[[ Study text open ]]

Active Data Selection: Long-Range Temporal Dependency (LRTD) based active learning identifies “hard” clips with weak intra-clip dependencies for annotation, enabling >85% performance with only 50% labeled data (Shi et al., 2020).

5. Cross-Procedure Generalization and Hierarchical Understanding

Transferring workflow recognition across different procedures, and scaling to fine-grained hierarchical analysis, are addressed as follows:

Cross-Surgery Transfer: The Time-Series Adaptation Network (TSAN), combined with self-supervised sequence sorting, enables transfer from cholecystectomy to hemicolectomy, sleeve gastrectomy, or appendectomy, surpassing per-procedure baselines with only 100–200 labeled target videos (Neimark et al., 2021).
Hierarchical and Triplet-Level Recognition: Unified frameworks such as CurConMix+ jointly address step, task, and action-level recognition via curriculum contrastive learning and multi-level annotation (LLS48). Features learned for action-triplet recognition are shown to transfer effectively for higher-level step and phase tasks (Jeon et al., 18 Jan 2026).
Granularity Limits: Empirical studies (MISAW) demonstrate robust phase recognition (>95% balanced accuracy), adequate step recognition (>80%), but low (<60%) activity-level accuracy, motivating research on improved representations and hierarchy modeling for clinical use (Huaulmé et al., 2021).

6. Quantitative Performance Landscape

Empirical benchmarks distinguish the current performance envelope across datasets and models:

For Cholec80, TCN/GRU/Transformer models achieve 82–93% frame-wise accuracy and Jaccard indices above 68% for phase recognition, with best results from multi-stage, memory-augmented, or pretrained vision-LLMs (Kondo, 19 May 2025, Jeon et al., 18 Jan 2026, Jin et al., 2021).
PmNet achieves 95.89% accuracy and phase-averaged F1 ≈ 82.6% for workflow detection in Pringle-maneuver liver resections, surpassing prior TMRNet (+3% accuracy, +15% F1), and integrating real-time ischemia detection (Guo et al., 2024).
DSTED increases AutoLaparo frame-level accuracy by +3.51% (to 84.36%) and macro-F1 by +4.88% (to 65.51%) over prior models, with substantial jitter reduction (Chen et al., 22 Dec 2025).
Cross-procedure TSAN with sequence sorting exceeds 90% accuracy on target procedures with minimal annotated samples, demonstrating scalable adaptation (Neimark et al., 2021).
ProtoFlow yields robust few-shot performance (e.g., 39.5% accuracy on CAT-SG with 1-from-50 videos, vs. GATv2 at 15.4%), supporting interpretable reasoning and rare event detection (Holm et al., 16 Dec 2025).

[[ Study text closed ]]
[[ Data listing open ]]

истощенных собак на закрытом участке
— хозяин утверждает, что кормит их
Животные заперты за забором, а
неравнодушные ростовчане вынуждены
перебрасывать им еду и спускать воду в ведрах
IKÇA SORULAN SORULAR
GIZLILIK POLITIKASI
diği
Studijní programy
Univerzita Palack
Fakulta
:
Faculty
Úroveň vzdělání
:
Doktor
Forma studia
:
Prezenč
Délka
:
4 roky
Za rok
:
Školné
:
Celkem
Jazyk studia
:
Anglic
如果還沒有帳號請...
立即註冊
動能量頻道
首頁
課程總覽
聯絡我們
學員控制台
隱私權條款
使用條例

[[ Data listing closed ]]
[[ Data listing open ]]

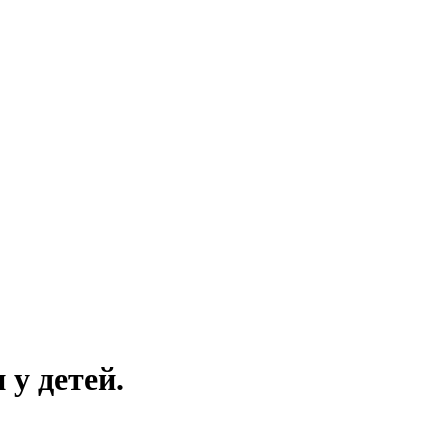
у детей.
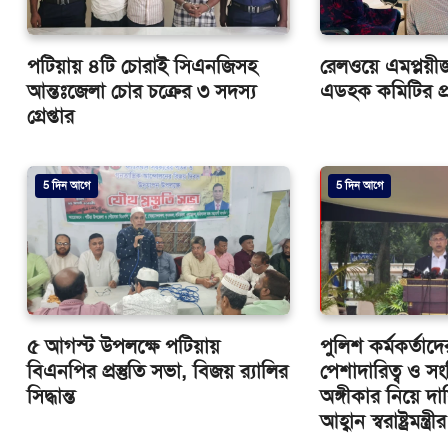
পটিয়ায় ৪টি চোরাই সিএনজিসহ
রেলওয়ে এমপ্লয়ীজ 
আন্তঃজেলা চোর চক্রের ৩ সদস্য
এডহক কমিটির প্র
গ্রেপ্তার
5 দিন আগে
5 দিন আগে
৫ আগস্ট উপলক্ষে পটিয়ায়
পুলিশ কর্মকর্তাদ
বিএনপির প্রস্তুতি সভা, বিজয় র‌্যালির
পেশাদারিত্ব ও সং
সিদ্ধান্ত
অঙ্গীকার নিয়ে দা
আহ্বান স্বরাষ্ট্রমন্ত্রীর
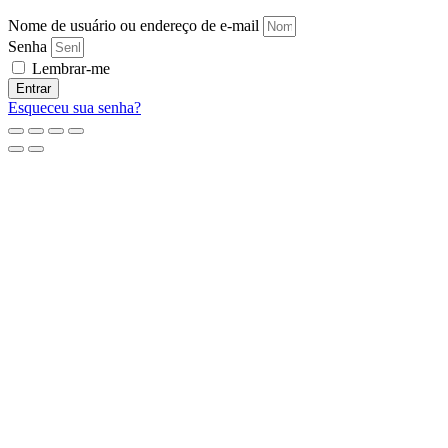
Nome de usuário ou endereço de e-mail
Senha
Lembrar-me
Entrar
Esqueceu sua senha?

[[ Data listing closed ]]

What you need to do: In the surgical workflow recognition text, what frame-level accuracy does DSTED reach on AutoLaparo?

Problem solution: 84.36%